# B Solenoid self force

1. Nov 29, 2016

### RingNebula57

Hello everyone! I found in my textbook that in order to calculate the pressure experienced by the surface of a long straight solenoid with $n$ turns per unit length and current $I$ we don't use the typical magnetic field $B=\mu_0nI$ on a loop of the coil , but a corrected magnetic field $B=\frac{\mu_onI}{2}$ which excludes the contribution or "self force" of the loop. How can I prove this formula? (to calculate the pressure is not a problem if I know the formula for $B$). Furthermore, I saw that this factor $"\frac{1}{2}"$ is used in other cases also in which we have self-forces.

2. Nov 29, 2016

### Hesch

( my insertion )

1) is used for calculation of B in the center of an infinit long solenoid. So the solenoid is symmetrical around this center. The resulting B-value is a sum of the contributions from the left/right parts of the solenoid.

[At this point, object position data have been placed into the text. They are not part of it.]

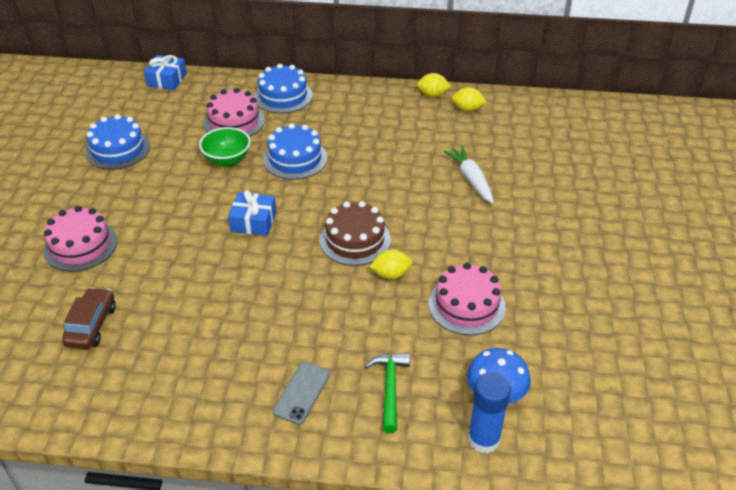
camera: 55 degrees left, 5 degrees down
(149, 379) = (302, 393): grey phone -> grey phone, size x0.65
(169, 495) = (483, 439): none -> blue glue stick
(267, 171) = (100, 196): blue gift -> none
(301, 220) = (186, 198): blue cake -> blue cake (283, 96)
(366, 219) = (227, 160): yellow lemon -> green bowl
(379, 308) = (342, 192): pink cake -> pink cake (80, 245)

2) is used at the ends of the solenoid, because here only the solenoid to the left ( or to the right ) is contributing the B-value at this point. Thus the factor "½".

3. Nov 29, 2016

### RingNebula57

I am aware of the problem that you solved, but this is not my point. What I am trying to say is that we have an infinitely long solenoid and we try to calculate the tensile force acting on one of its loops ( we can assume that the loop is in the middle) due to the magnetic field of the solenoid. But when we try to do this we have to substract the contribution of the loop itself. And after substracting that we obtain $B=\frac{\mu_onI}{2}$.